== Given problem ==
From the article on brakeless fixed-gear bikes, print the passage from "To answer this" up to and including "another topic altogether.", word for word.

== Extract provided ==
All the cool kids in London ride fixed gear or single speed bikes these days. Fact. Well, all the cool kids…..and me. However, there’s a trend for removing both front and back brakes on a fixed gear bike and using rear wheel braking only via the pedals. Riding a fixed gear bike allows you to control your speed and come to a stop easily without ever touching the brakes. If you lock your legs up when riding then you can even skid the rear wheel to stop when you want to. this is (incorrectly) considered to be a faster way of stopping a fixed gear bike and comes with the added down side that it wears out your tyres quickly. If you talk to any brakeless rider they’ll tell you that they can stop whenever they want in the same time/ distance as a normal bike. I guess, you’d have to think that before hitting busy streets on a bike with no brakes in the first place. So, my question is:

*How safe/ stupid is it to ride a bike with no brakes and can you really stop in the same distance/ time as a normal bike in an emergency?*

To answer this we’re only going to look at the mechanical efficiency of rear wheel braking vs front wheel braking. We will assume that a proficient fixie skidder can react as quickly with their legs as the rest of us can with a hand operated rim brake so reaction times are not an issue. I know I can’t react as quickly with my legs but I don’t regularly ride fixed. In fact, the brakeless bregade could argue that the friction and brake cable extension from the brake lever to the rear wheel and potential water on the brake pads on a rim brake causes a much bigger delay and would require faster reactions. But that is another topic altogether.

First we need a model of a bike and rider to base our analysis on. The figure below shows the combined centre of gravity (COG) of the rider and bike. This moves forwards, backwards, up and down as the rider changes position. A typical 58cm frame might have a wheelbase of 1020mm (L_{1 }+ L_{2}) and with the rider in a normal riding position the combined COG will be located at around L_{1} = 600mm and L_{2} = 420mm at a height above ground of around H = 1100mm.

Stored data
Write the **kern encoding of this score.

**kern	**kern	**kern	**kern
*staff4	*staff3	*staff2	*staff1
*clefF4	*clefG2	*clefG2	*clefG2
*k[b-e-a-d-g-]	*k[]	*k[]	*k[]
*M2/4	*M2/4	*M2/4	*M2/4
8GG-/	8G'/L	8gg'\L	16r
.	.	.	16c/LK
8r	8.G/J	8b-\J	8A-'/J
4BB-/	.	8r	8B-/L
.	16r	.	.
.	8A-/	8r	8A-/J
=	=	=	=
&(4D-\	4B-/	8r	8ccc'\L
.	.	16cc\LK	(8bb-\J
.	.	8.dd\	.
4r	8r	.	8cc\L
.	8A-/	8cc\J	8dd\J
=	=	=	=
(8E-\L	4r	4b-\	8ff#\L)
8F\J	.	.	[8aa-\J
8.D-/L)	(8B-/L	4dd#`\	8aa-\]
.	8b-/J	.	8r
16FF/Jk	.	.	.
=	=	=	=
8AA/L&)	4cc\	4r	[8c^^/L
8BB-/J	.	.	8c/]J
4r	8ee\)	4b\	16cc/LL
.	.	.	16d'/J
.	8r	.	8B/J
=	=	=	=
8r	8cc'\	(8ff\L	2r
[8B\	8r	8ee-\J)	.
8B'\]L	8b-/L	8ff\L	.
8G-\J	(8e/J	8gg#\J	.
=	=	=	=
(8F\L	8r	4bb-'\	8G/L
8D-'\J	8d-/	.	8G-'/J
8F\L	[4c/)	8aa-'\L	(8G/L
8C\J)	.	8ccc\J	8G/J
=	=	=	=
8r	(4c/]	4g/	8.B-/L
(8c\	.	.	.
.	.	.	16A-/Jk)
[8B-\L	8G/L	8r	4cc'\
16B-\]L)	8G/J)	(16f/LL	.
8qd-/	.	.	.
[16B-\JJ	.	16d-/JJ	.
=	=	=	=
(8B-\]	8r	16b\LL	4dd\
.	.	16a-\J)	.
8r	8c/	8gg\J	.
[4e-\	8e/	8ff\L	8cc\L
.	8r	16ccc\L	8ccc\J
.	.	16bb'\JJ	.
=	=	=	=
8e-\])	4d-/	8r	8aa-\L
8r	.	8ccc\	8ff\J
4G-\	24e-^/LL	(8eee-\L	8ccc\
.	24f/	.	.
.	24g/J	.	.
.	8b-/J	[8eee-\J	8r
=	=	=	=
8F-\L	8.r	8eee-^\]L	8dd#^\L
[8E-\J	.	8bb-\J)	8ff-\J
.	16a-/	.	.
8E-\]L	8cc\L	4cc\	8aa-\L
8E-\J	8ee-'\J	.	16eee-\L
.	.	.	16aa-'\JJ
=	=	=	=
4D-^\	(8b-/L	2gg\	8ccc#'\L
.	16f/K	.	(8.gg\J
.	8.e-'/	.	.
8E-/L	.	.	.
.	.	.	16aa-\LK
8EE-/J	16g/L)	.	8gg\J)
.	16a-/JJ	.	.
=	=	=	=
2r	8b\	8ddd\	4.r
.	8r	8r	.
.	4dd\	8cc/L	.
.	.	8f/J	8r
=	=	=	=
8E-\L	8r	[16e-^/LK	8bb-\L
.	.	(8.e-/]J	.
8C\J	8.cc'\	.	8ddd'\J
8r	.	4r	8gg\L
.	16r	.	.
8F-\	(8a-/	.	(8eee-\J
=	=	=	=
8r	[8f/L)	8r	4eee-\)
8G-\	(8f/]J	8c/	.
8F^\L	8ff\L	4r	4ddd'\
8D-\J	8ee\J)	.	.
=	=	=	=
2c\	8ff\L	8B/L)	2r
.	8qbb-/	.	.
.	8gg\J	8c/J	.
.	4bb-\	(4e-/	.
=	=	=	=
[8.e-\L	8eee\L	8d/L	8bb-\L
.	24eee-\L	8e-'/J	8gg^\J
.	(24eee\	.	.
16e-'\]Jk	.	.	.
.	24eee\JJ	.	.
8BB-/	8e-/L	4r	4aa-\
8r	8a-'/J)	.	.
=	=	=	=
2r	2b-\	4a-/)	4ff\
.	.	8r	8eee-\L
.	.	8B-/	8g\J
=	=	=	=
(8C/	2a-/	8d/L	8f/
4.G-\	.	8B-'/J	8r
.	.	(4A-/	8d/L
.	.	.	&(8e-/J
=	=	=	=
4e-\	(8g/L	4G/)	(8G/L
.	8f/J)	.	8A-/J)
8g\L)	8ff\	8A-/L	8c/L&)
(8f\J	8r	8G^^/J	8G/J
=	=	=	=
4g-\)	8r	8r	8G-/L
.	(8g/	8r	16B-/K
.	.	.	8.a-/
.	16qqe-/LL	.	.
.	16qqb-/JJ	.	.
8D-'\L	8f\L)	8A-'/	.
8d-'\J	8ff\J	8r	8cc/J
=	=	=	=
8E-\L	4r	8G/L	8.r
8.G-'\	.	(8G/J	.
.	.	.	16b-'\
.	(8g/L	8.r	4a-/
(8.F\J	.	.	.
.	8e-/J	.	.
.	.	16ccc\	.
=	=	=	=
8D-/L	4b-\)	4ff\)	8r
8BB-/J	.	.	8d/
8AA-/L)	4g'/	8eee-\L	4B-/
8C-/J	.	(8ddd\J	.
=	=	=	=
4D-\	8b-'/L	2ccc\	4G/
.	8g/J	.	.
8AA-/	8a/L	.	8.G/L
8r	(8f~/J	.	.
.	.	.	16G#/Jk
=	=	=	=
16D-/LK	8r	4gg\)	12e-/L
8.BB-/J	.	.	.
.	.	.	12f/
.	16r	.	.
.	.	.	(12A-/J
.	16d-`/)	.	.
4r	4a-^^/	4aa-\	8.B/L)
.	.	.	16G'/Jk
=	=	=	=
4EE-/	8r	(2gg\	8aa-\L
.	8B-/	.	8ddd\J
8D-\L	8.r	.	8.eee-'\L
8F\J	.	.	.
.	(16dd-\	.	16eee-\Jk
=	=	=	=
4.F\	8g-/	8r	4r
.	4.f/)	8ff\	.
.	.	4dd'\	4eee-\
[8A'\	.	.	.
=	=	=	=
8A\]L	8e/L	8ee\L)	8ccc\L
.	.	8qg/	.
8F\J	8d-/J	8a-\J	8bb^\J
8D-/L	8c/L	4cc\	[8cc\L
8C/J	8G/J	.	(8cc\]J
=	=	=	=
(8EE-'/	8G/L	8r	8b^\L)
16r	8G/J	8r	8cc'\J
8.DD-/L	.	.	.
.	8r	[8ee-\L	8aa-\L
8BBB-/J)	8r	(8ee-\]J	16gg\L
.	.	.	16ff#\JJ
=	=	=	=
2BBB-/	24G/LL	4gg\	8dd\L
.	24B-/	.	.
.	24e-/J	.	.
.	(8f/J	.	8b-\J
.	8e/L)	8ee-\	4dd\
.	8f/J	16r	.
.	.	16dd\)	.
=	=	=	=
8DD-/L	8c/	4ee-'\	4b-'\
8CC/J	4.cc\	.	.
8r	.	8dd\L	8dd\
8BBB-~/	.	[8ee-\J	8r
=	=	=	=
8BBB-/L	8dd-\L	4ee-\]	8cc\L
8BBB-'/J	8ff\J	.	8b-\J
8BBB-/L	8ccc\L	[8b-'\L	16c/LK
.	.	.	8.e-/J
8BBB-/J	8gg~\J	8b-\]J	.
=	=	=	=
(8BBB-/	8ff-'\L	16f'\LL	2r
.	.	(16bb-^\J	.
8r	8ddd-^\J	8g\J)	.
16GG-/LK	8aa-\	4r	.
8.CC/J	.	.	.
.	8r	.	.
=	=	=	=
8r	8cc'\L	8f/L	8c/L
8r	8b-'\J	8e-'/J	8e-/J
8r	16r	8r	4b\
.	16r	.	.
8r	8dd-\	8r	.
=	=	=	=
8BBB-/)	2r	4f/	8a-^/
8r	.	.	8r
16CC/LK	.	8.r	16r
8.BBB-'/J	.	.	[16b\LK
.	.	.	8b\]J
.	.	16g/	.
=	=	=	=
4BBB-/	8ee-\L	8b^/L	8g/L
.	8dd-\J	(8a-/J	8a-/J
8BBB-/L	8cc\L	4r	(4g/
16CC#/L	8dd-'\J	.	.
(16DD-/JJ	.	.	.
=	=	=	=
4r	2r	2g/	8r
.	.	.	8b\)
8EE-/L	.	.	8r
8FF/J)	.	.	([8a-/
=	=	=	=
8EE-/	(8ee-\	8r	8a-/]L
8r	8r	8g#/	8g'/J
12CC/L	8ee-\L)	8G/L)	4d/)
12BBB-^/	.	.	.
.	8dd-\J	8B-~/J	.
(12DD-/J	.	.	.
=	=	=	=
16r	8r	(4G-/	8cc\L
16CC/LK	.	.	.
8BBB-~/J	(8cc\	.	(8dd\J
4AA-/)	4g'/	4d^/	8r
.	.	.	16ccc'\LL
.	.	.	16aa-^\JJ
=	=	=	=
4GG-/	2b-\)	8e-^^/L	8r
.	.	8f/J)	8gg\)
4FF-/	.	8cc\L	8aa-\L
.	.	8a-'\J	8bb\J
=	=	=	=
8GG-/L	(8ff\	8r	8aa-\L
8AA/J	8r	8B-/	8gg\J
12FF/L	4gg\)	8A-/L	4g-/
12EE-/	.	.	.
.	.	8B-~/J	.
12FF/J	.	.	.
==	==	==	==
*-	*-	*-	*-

== Task output ==
To answer this we’re only going to look at the mechanical efficiency of rear wheel braking vs front wheel braking. We will assume that a proficient fixie skidder can react as quickly with their legs as the rest of us can with a hand operated rim brake so reaction times are not an issue. I know I can’t react as quickly with my legs but I don’t regularly ride fixed. In fact, the brakeless bregade could argue that the friction and brake cable extension from the brake lever to the rear wheel and potential water on the brake pads on a rim brake causes a much bigger delay and would require faster reactions. But that is another topic altogether.